Start of Provided material

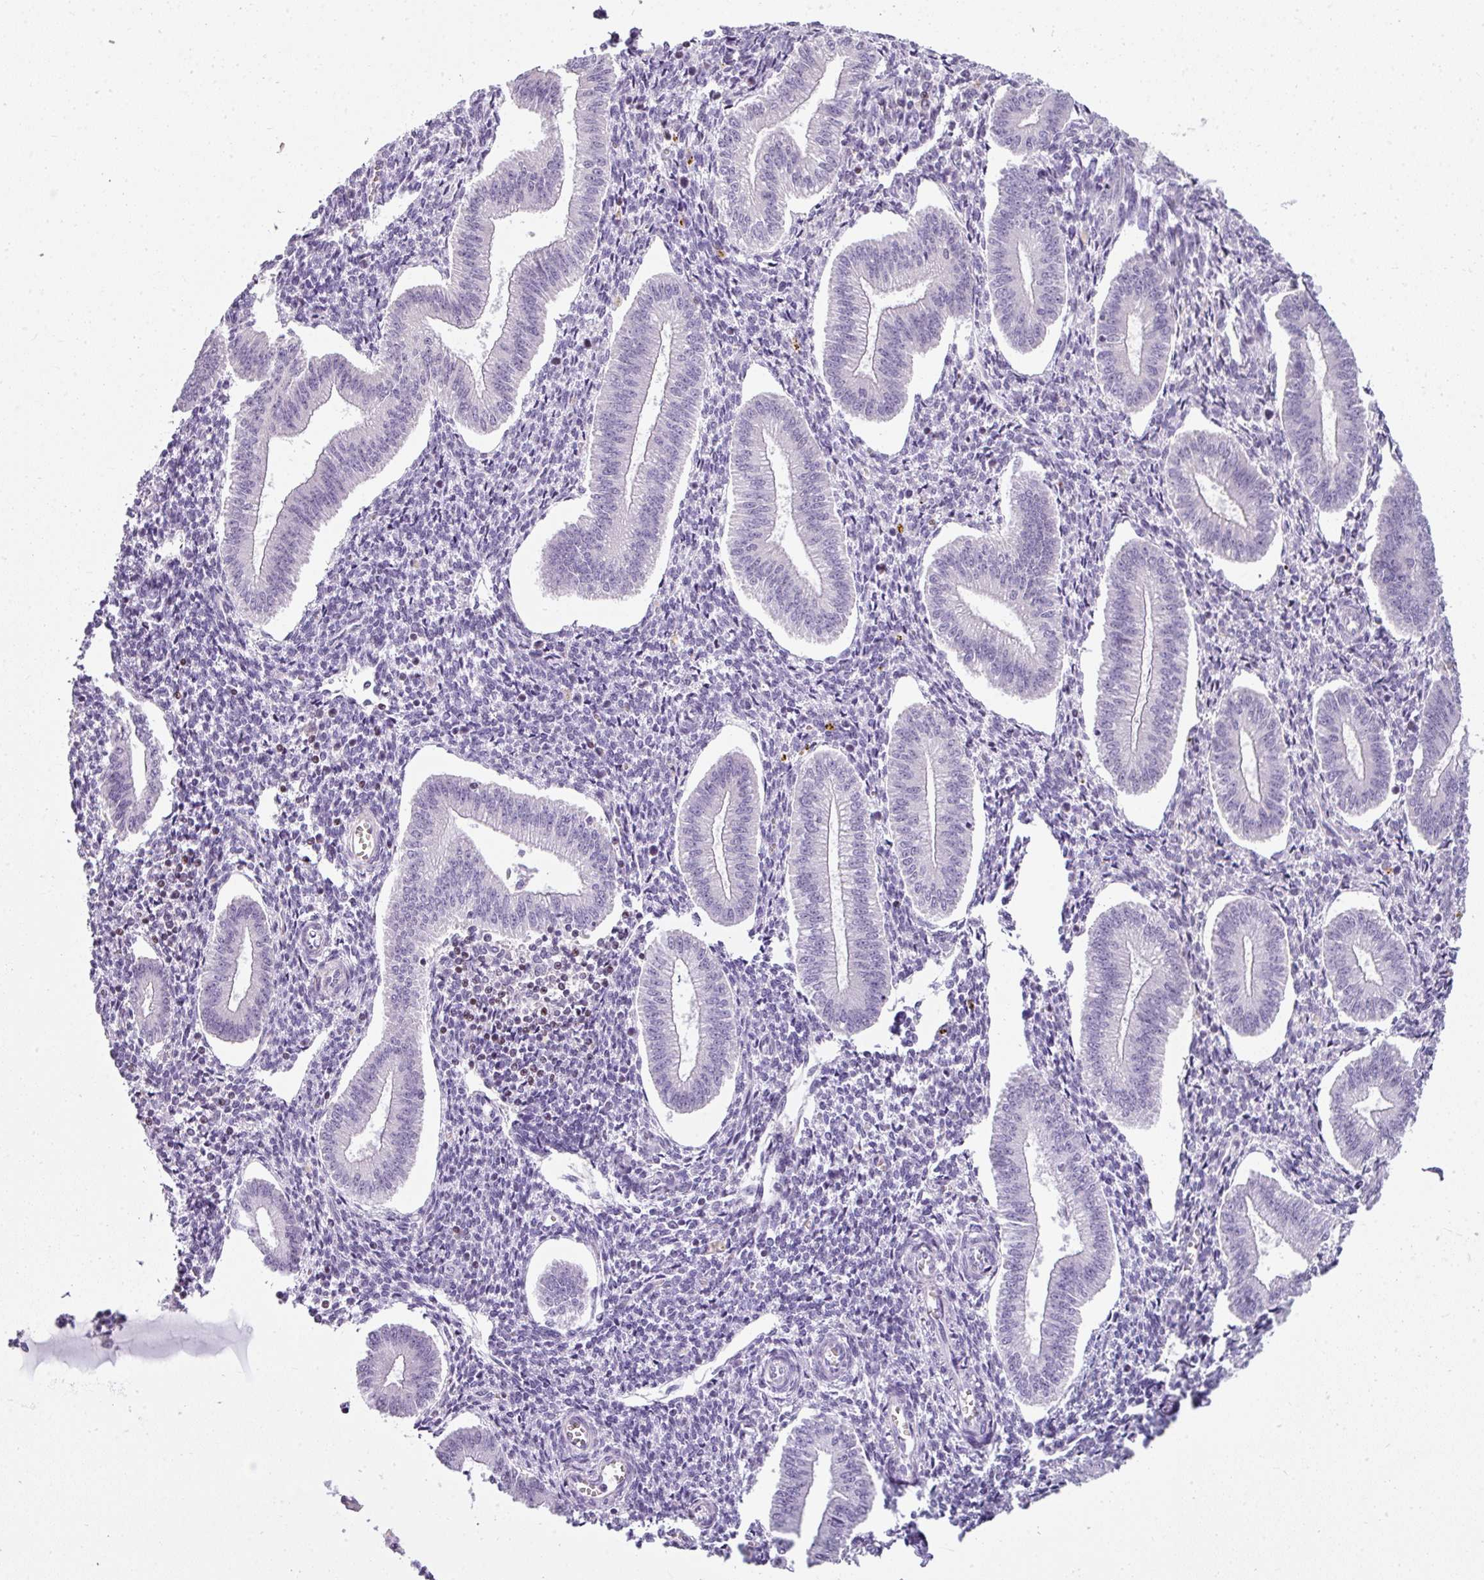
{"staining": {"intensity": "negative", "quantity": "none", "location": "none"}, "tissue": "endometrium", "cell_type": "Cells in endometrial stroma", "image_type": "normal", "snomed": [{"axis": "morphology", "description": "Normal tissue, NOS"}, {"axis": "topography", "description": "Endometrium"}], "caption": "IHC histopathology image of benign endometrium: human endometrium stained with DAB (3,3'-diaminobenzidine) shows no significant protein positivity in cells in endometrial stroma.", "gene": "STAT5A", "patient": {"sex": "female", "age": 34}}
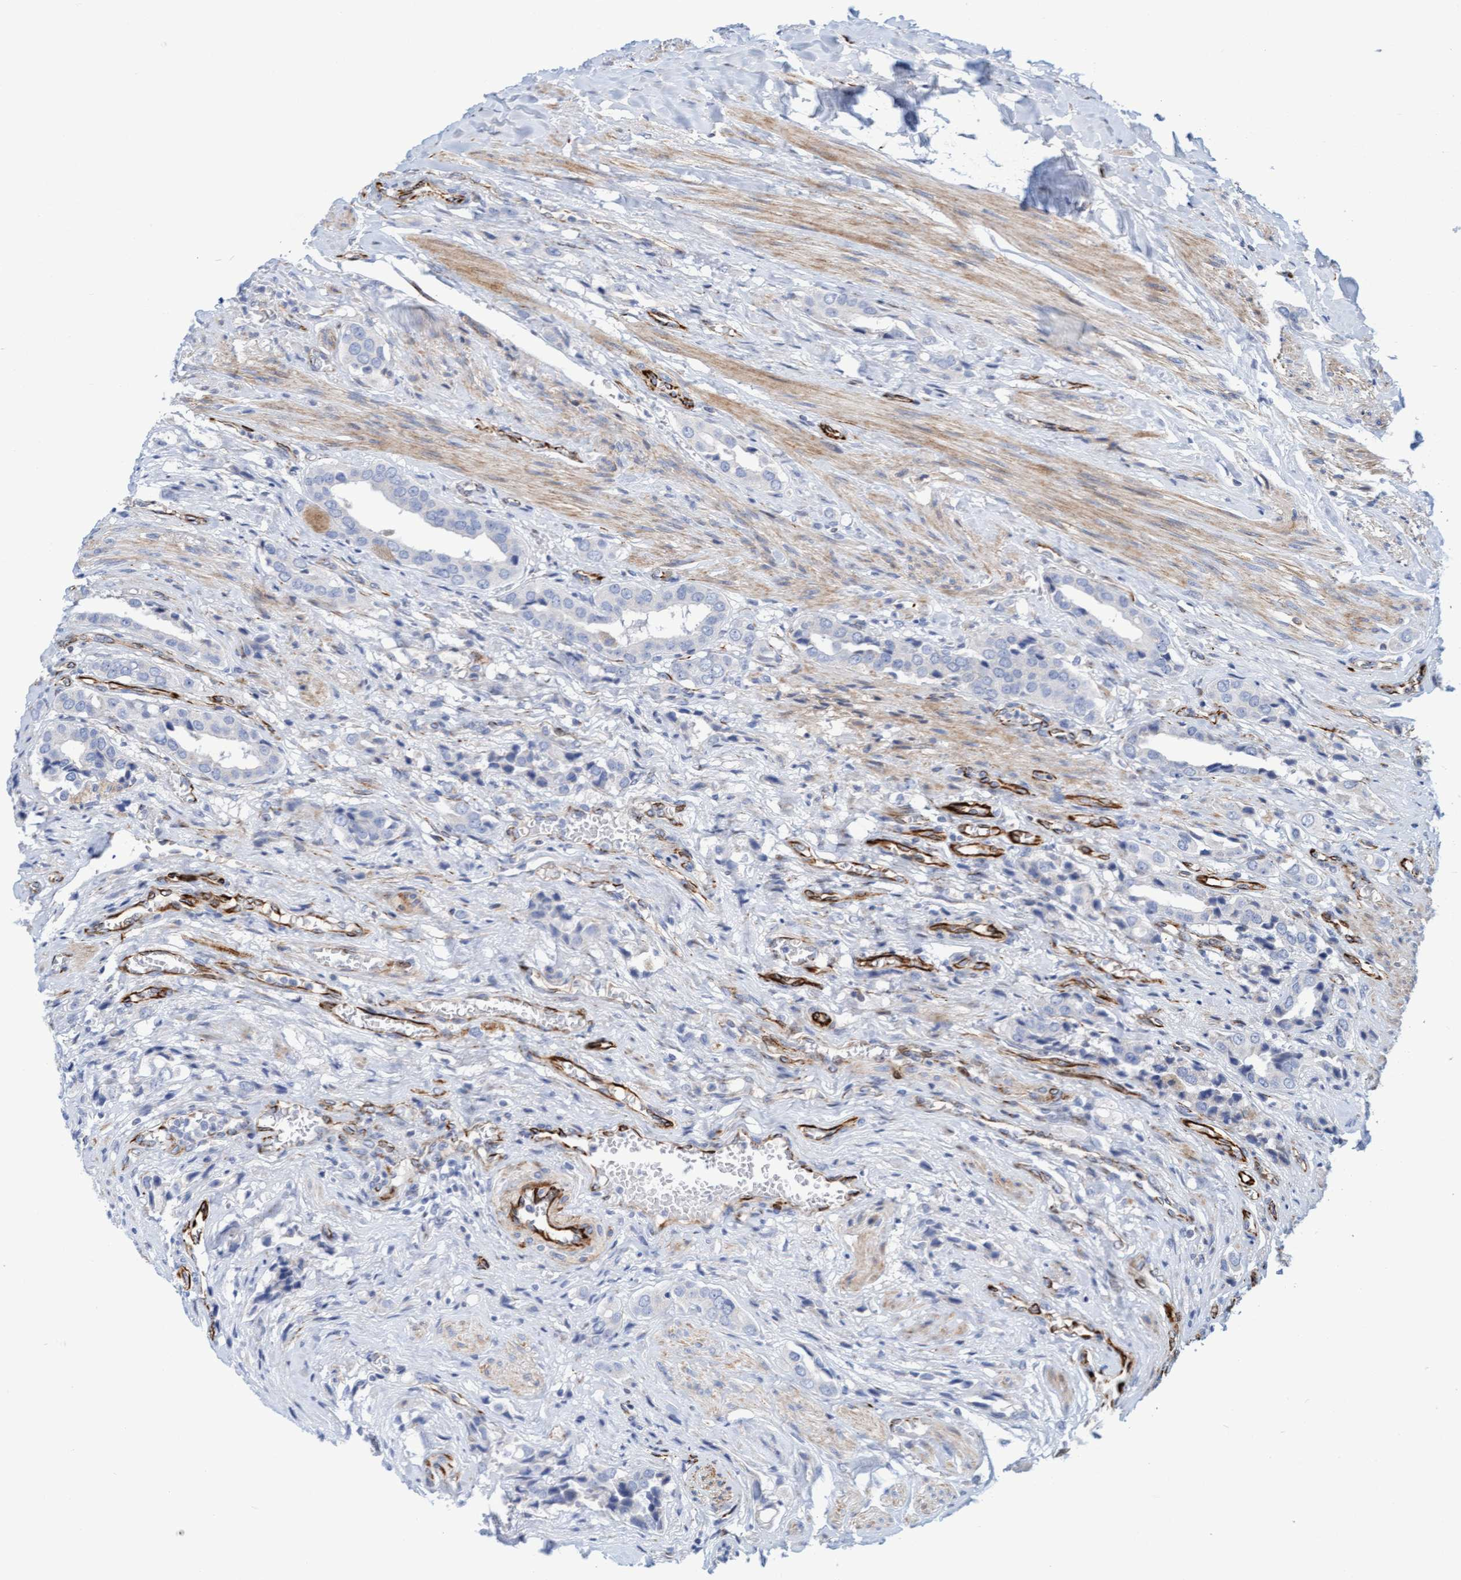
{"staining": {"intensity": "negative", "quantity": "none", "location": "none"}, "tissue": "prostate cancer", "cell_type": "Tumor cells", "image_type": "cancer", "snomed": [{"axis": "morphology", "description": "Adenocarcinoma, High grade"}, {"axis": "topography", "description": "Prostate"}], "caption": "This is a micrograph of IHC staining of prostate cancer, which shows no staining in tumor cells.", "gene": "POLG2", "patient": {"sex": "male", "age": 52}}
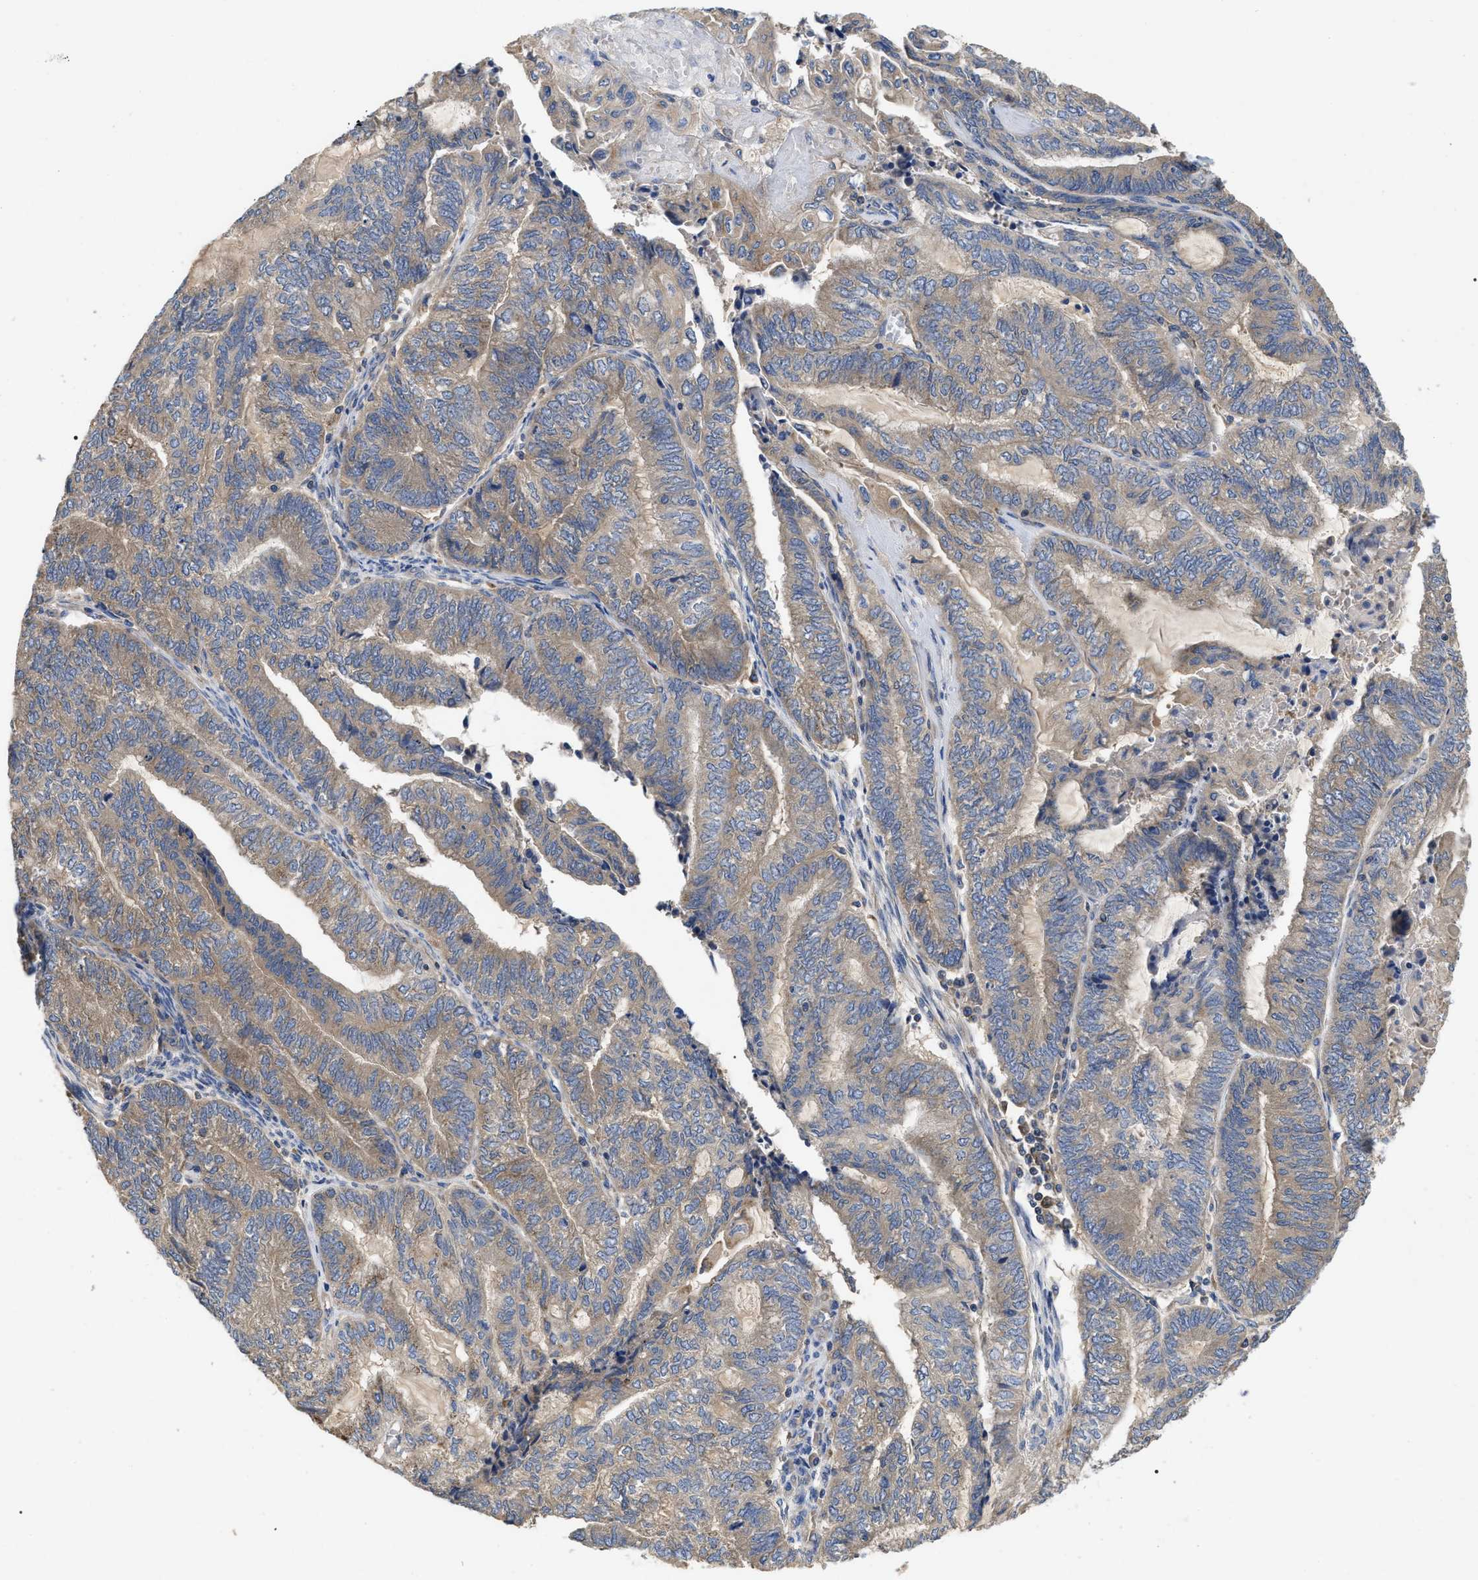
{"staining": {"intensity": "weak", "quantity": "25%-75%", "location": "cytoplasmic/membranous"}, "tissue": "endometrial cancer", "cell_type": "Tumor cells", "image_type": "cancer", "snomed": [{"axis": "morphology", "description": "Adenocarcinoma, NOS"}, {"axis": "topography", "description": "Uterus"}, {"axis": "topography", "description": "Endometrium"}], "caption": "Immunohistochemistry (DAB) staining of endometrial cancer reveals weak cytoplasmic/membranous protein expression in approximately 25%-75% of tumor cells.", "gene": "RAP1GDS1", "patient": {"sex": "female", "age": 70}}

End of Provided material

Action item:
Set down the data above verbatim, omitting every image.

Exercise output:
{"staining": {"intensity": "negative", "quantity": "none", "location": "none"}, "tissue": "endometrium", "cell_type": "Cells in endometrial stroma", "image_type": "normal", "snomed": [{"axis": "morphology", "description": "Normal tissue, NOS"}, {"axis": "topography", "description": "Endometrium"}], "caption": "IHC histopathology image of benign endometrium: human endometrium stained with DAB (3,3'-diaminobenzidine) shows no significant protein positivity in cells in endometrial stroma.", "gene": "STAT5A", "patient": {"sex": "female", "age": 34}}
{"staining": {"intensity": "negative", "quantity": "none", "location": "none"}, "tissue": "prostate cancer", "cell_type": "Tumor cells", "image_type": "cancer", "snomed": [{"axis": "morphology", "description": "Adenocarcinoma, High grade"}, {"axis": "topography", "description": "Prostate"}], "caption": "This is a micrograph of IHC staining of prostate cancer, which shows no staining in tumor cells.", "gene": "POLG2", "patient": {"sex": "male", "age": 52}}
{"staining": {"intensity": "weak", "quantity": "25%-75%", "location": "cytoplasmic/membranous"}, "tissue": "endometrial cancer", "cell_type": "Tumor cells", "image_type": "cancer", "snomed": [{"axis": "morphology", "description": "Adenocarcinoma, NOS"}, {"axis": "topography", "description": "Uterus"}, {"axis": "topography", "description": "Endometrium"}], "caption": "Immunohistochemistry (DAB) staining of endometrial cancer reveals weak cytoplasmic/membranous protein expression in approximately 25%-75% of tumor cells.", "gene": "RAP1GDS1", "patient": {"sex": "female", "age": 70}}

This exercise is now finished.